Drummond Castle, Swansea, Saracen, Kléber…
Chaque passage du Fromveur II en mer d’Iroise se fait au-dessus d’une mémoire collective, lourde et engloutie. Des milliers d’épaves, et autant de morceaux d’Histoire, jonchent les fonds de la mer Celtique. Des milliers d’histoires qui se délitent sous l’effet des courants et des tempêtes.
Heureusement, des dizaines d’écrivains et de journalistes ont sauvegardé la mémoire de ces lieux hostiles, comme autant de témoins de notre rapport à la mer et de ce qu’elle a à offrir, des raisons qui poussent à s’en méfier. D’Henri Queffélec à Pierre Loti, en passant par Christian et Tangi Quéméner, nous découvrons le travail accompli par nos anciens et les aventures vécues par les marines étrangères croisant au large.
Ce fier navire à passagers est d’abord fait de cet héritage.

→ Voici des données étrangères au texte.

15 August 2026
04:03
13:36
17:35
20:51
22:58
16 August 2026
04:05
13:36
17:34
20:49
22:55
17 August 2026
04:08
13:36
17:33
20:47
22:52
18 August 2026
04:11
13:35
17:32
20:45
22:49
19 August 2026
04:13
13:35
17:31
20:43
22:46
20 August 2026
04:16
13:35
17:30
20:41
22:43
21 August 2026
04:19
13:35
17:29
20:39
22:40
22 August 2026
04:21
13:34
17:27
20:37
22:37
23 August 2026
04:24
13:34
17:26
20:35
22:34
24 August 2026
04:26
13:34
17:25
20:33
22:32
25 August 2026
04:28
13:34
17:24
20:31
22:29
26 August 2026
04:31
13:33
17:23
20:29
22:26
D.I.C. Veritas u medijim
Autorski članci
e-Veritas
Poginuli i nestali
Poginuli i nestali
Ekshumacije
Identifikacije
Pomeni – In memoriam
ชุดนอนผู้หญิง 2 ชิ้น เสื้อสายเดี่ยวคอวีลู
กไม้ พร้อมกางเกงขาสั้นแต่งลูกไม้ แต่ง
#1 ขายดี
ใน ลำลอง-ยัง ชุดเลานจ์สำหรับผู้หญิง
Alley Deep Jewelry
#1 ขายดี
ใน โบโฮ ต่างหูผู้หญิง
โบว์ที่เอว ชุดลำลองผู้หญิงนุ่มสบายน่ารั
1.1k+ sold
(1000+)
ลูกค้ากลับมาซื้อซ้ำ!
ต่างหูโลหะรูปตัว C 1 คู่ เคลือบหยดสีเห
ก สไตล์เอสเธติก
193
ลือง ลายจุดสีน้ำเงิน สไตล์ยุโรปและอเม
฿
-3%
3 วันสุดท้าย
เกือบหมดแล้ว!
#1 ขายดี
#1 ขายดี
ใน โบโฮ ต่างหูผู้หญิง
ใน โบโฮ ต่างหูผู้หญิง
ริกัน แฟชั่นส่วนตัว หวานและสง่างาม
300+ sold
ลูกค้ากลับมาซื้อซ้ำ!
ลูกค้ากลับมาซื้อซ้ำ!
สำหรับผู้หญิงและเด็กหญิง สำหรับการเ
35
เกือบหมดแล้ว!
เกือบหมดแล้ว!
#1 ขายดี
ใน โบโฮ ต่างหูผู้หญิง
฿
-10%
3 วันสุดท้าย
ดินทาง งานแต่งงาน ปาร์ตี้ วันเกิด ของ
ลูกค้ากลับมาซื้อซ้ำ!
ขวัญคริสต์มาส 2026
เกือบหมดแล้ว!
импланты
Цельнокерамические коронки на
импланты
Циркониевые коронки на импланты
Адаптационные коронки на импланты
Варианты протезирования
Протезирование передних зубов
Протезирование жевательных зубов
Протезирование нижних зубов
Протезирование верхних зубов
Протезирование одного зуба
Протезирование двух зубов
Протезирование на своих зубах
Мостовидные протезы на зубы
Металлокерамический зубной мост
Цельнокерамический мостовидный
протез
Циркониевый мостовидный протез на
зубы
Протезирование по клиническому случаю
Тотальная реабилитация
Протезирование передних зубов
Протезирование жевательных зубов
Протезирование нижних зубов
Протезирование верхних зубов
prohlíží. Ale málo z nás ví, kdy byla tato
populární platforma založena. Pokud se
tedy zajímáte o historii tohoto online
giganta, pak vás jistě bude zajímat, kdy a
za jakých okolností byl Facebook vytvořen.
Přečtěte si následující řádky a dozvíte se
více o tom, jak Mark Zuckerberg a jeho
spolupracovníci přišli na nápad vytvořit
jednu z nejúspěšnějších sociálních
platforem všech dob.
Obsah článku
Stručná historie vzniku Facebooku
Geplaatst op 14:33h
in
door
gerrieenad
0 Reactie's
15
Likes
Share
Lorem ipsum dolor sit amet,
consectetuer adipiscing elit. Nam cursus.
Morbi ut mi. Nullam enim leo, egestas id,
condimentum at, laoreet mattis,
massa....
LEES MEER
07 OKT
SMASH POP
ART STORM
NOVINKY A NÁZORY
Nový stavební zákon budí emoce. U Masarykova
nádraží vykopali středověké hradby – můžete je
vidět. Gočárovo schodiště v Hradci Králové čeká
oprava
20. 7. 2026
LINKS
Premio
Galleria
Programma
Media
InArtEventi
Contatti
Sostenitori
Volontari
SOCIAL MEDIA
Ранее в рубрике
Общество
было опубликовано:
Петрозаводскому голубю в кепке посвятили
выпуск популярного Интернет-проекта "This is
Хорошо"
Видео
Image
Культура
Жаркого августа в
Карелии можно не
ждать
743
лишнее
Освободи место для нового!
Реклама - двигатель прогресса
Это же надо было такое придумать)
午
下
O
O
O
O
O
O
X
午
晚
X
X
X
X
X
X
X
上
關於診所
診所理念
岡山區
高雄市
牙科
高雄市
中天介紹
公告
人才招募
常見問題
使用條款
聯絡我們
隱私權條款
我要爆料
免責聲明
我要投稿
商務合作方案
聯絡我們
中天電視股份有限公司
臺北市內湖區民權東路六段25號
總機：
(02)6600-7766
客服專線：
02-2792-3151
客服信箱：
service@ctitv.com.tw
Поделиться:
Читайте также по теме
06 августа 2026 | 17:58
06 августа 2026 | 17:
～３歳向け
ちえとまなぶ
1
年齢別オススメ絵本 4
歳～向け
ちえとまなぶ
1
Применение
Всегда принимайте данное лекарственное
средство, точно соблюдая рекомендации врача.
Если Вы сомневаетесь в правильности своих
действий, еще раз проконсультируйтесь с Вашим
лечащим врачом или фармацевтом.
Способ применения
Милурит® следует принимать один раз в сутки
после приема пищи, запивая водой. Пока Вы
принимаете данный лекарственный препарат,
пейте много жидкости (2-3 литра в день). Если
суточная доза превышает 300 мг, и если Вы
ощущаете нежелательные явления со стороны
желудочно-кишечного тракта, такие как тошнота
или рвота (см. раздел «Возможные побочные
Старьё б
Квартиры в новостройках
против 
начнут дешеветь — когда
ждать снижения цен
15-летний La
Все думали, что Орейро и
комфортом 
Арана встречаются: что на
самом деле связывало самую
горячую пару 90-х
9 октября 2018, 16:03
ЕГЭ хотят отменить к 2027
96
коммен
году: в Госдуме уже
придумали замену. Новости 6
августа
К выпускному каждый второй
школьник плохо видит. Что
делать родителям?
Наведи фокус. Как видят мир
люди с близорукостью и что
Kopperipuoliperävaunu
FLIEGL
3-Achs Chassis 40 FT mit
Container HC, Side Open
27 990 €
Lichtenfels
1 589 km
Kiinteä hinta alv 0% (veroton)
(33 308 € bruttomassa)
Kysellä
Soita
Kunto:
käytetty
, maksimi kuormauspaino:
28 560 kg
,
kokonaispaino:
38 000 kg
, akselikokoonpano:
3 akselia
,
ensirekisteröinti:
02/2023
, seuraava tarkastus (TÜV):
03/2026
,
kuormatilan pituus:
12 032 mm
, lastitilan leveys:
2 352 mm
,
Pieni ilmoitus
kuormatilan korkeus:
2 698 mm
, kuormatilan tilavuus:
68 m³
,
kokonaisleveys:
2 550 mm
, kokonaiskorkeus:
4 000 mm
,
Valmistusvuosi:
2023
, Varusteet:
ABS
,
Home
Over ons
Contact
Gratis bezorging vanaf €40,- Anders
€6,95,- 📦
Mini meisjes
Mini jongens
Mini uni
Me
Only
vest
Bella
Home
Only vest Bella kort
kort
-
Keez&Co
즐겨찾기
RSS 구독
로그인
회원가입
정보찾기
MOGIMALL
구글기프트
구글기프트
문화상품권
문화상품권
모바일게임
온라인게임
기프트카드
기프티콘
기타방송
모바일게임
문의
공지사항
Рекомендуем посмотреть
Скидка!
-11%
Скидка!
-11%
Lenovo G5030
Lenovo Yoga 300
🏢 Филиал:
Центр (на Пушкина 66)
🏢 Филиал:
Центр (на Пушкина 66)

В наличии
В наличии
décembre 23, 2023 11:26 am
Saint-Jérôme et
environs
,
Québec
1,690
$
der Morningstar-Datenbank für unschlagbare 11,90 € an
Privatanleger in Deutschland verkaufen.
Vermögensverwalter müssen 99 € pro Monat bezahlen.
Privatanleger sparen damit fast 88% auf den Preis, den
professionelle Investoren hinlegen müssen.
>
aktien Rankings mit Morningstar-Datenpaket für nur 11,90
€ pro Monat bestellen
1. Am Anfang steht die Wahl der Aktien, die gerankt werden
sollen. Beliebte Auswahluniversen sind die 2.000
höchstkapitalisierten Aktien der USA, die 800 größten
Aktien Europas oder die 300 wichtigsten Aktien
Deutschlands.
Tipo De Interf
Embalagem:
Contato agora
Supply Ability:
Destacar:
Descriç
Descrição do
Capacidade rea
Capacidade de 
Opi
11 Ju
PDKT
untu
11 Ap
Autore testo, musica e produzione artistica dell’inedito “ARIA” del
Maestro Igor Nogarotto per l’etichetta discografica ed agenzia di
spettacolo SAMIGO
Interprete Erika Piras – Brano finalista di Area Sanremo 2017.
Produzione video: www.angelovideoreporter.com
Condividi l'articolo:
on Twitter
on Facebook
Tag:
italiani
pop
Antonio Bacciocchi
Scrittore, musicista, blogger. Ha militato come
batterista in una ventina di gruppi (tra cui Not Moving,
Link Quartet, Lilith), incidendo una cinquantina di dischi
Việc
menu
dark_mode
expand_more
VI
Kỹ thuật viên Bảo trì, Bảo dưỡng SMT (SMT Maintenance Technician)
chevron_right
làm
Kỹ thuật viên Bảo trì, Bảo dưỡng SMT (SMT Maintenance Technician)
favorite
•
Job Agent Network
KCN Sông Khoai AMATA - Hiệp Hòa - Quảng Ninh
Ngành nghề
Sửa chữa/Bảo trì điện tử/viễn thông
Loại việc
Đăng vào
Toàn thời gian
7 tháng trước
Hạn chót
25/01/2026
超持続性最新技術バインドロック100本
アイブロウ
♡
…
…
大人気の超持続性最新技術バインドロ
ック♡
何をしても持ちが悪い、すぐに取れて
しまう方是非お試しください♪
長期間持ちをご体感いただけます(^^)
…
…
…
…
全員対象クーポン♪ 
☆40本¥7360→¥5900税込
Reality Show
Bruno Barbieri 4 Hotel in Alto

Le trait de l’architecte, Breton évidemment, toise fièrement les assauts des vagues furieuses poussées par le vent de la tempête Goretti. Chaque tôle a été assemblée chez PIRIOU à Concarneau. Le commandant de la Pen ar Bed, seul maître à bord après Dieu, a confiance en sa monture et en son équipage. Ce jour-là, il amènera la soixantaine de passagers à bon port.
La liaison des îles est vitale ; elle est telle une bougie balayée par les caprices d’Éole, drossée par la volonté d’Hippothoé. Quand ces deux-là s’allient, le marin le sait et réfléchit à deux fois avant de s’aventurer sur l’eau.
Pour cette traversée, la mer aura laissé passer le professionnalisme et autorisé la beauté de l’instant. Merci !
Le Fromveur II est mené de manière humble et déterminée. Il ne conquiert rien. Il relie. Et dans cette mer puissante, imprévisible, sournoise, c’est déjà beaucoup.